The Qing Dynasty soon moved the capital back to Beijing and the Forbidden City. 10 Qing emperors ruled from there until the abdication of the last emperor in 1912, at the creation of the Republic of China.


5. The Palace Museum is one of the world's largest cultural museums.


The Forbidden City, a.k.a. the Palace Museum, is home to the best collection of Chinese historical artifacts in the world. Collections span thousands of years of Chinese history and it’s considered one of the best museums in the world. It's top of China's top 10 museums list.


Visitors can see a stunning array of ancient treasures and buildings while touring the complex. Ancient porcelain and jade, gardens, courtyards, and relics of historic significance for China and the world feature prominently. For more see The Top 10 Treasures in the Forbidden City.

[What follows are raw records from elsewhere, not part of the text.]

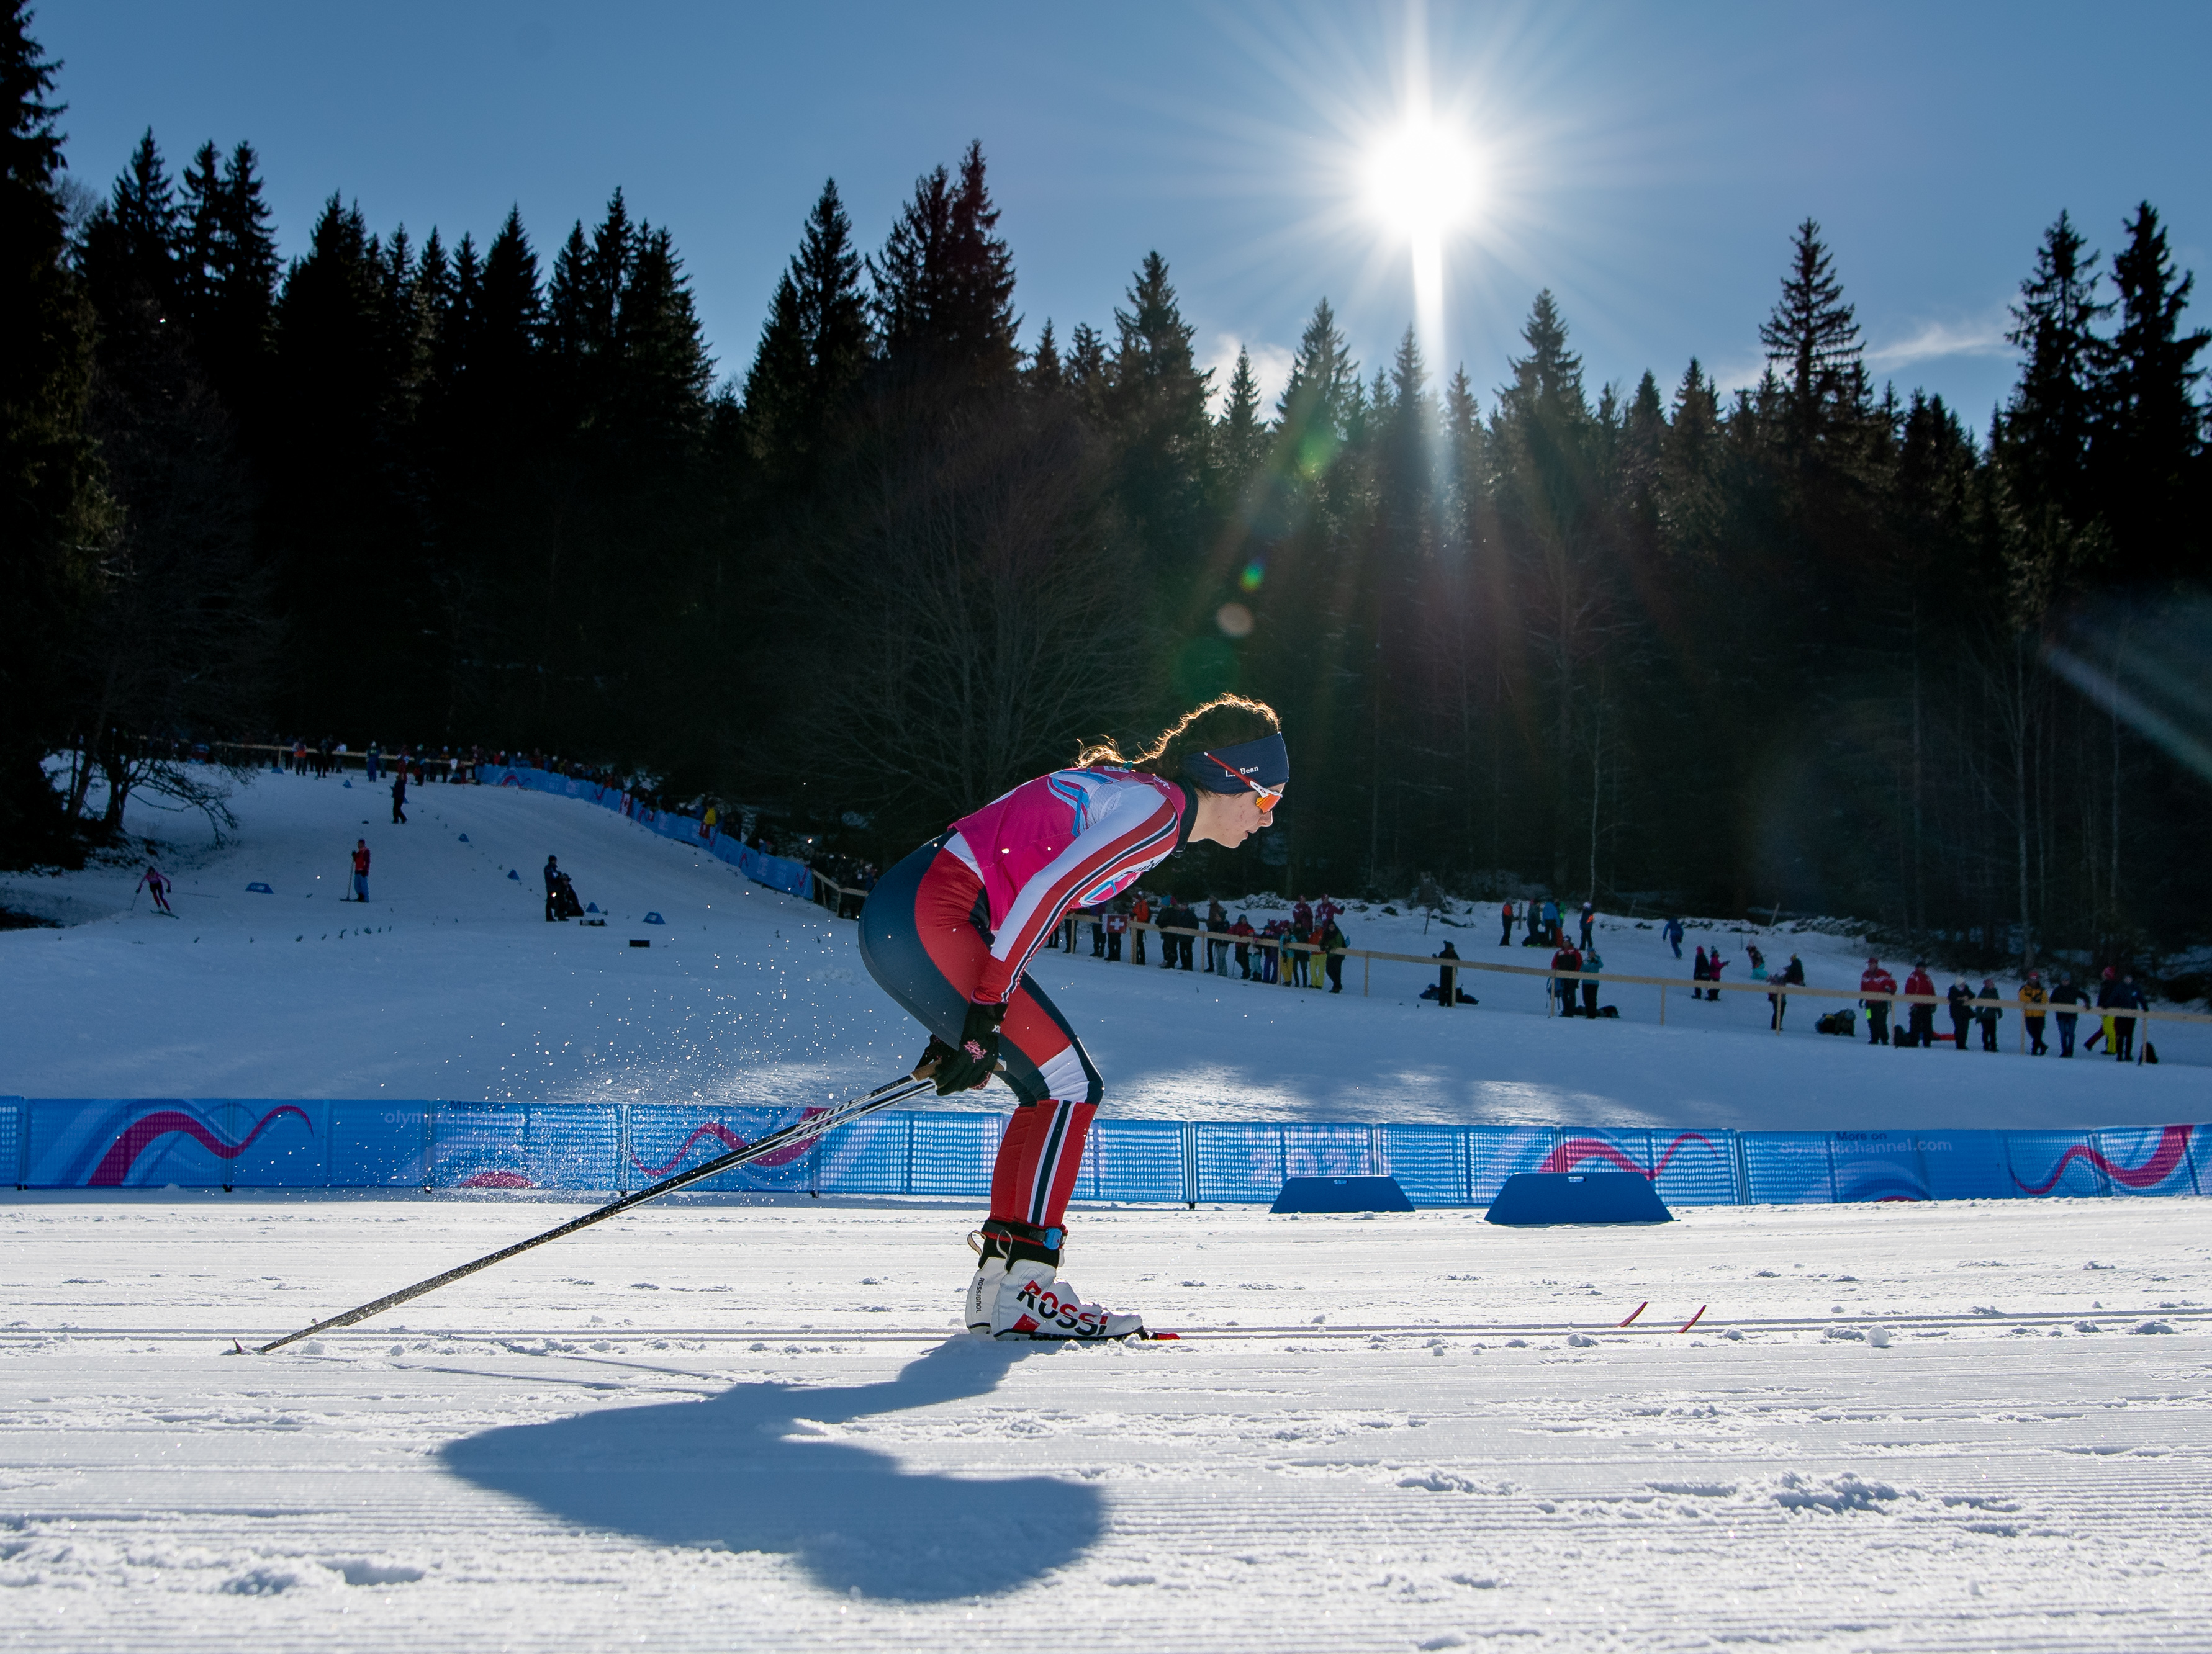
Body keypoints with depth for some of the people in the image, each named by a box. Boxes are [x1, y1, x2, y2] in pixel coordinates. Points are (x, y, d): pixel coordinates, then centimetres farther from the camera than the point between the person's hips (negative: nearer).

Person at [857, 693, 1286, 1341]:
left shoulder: (1132, 795, 21)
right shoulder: (1161, 806, -9)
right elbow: (1045, 893, -20)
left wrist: (965, 1020, 19)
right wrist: (989, 1008, -22)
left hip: (900, 922, 10)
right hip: (927, 916, -10)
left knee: (1054, 1089, 13)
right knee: (1069, 1085, -9)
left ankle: (1002, 1274, 13)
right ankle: (1022, 1292, -9)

6. Part of the museum's former collection is in Taiwan.


In 1933, some national treasures in the Forbidden City were evacuated to preserve them from the threat of Japanese invasion. After the end of World War II, some of the collection was returned, but some is now housed in the National Palace Museum in Taipei.






7. The Forbidden City is China's most popular single-site tourist attraction.


Due to its cultural significance and unique beauty, the Forbidden City is extremely popular with both Chinese and foreign tourists. The palace museum boasts 14 million visitors annually, more than any single section of the Great Wall.


These overwhelming numbers often make for extensive lines, particularly on national holidays and weekends. The Chinese government is working hard to ensure the constant flow of visitors is well-regulated, and to prevent harm to the ancient buildings by the large crowds.


The palace is considered a must-see for everyone lucky enough to visit Beijing.


8. 40% of the Forbidden City is still forbidden access.


The Palace Museum is already large enough for you to spend over a day exploring. Can you believe that’s only the 60% that’s currently open to the public?


An overall repair of the Forbidden City is underway and planned to finish by 2020. Over 80% of the palace is expected to be open to visitors at the end of 2018.


9. A Forbidden City trip is not complete without a visit to Jingshan Park.


You can enjoy a hilltop view of the whole complex. 


If you want to see how large the Forbidden City is, pay a visit to nearby Jingshan Park, where you can enjoy a hilltop view of the whole complex.


Jingshan Park is a few minutes’ walk from the Forbidden City exit — a perfect end for your tour.